Rows from a dataset:

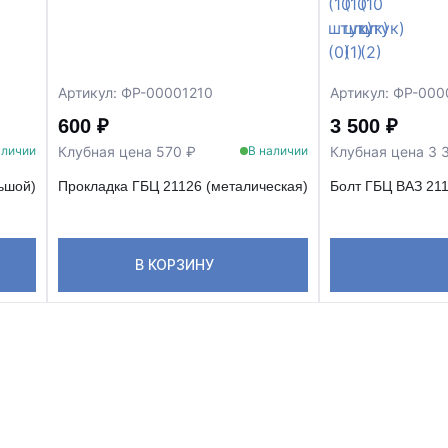
Артикул: ФР-00001210
Артикул: ФР-00
600 ₽
3 500 ₽
Клубная цена 570 ₽
Клубная цена 3 
аличии
В наличии
льшой)
Прокладка ГБЦ 21126 (металическая)
Болт ГБЦ ВАЗ 211
В КОРЗИНУ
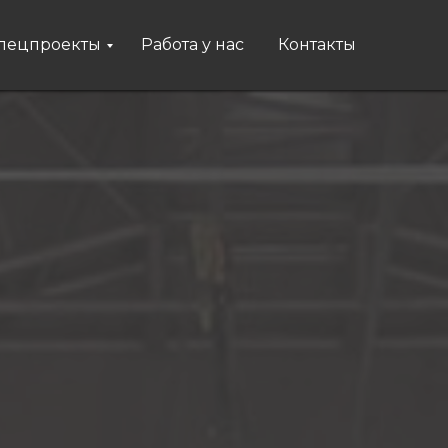
пецпроекты
Работа у нас
Контакты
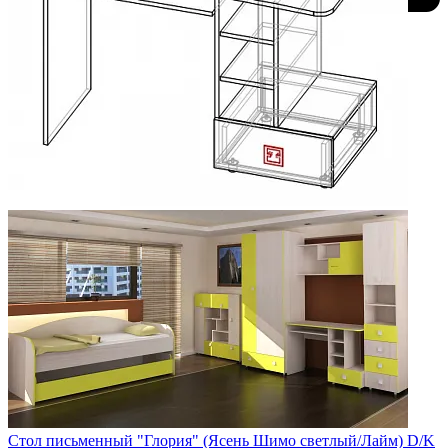
Добавить к сравнению
Стол письменный "Глория" (Ясень Шимо светлый/Лайм) D/K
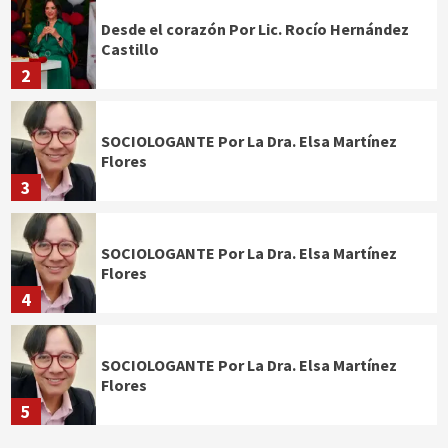
Desde el corazón Por Lic. Rocío Hernández
Castillo
2
SOCIOLOGANTE Por La Dra. Elsa Martínez
Flores
3
SOCIOLOGANTE Por La Dra. Elsa Martínez
Flores
4
SOCIOLOGANTE Por La Dra. Elsa Martínez
Flores
5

## What to do:
Rewrite every text line from the rows above as one numbered list, leaving out blank lines and the pictures.

## Solution below:
1. Артикул: ФР-00001210
2. Артикул: ФР-00
3. 600 ₽
4. 3 500 ₽
5. Клубная цена 570 ₽
6. Клубная цена 3 
7. аличии
8. В наличии
9. льшой)
10. Прокладка ГБЦ 21126 (металическая)
11. Болт ГБЦ ВАЗ 211
12. В КОРЗИНУ
13. пецпроекты
14. Работа у нас
15. Контакты
16. Добавить к сравнению
17. Стол письменный "Глория" (Ясень Шимо светлый/Лайм) D/K
18. Desde el corazón Por Lic. Rocío Hernández
19. Castillo
20. 2
21. SOCIOLOGANTE Por La Dra. Elsa Martínez
22. Flores
23. 3
24. SOCIOLOGANTE Por La Dra. Elsa Martínez
25. Flores
26. 4
27. SOCIOLOGANTE Por La Dra. Elsa Martínez
28. Flores
29. 5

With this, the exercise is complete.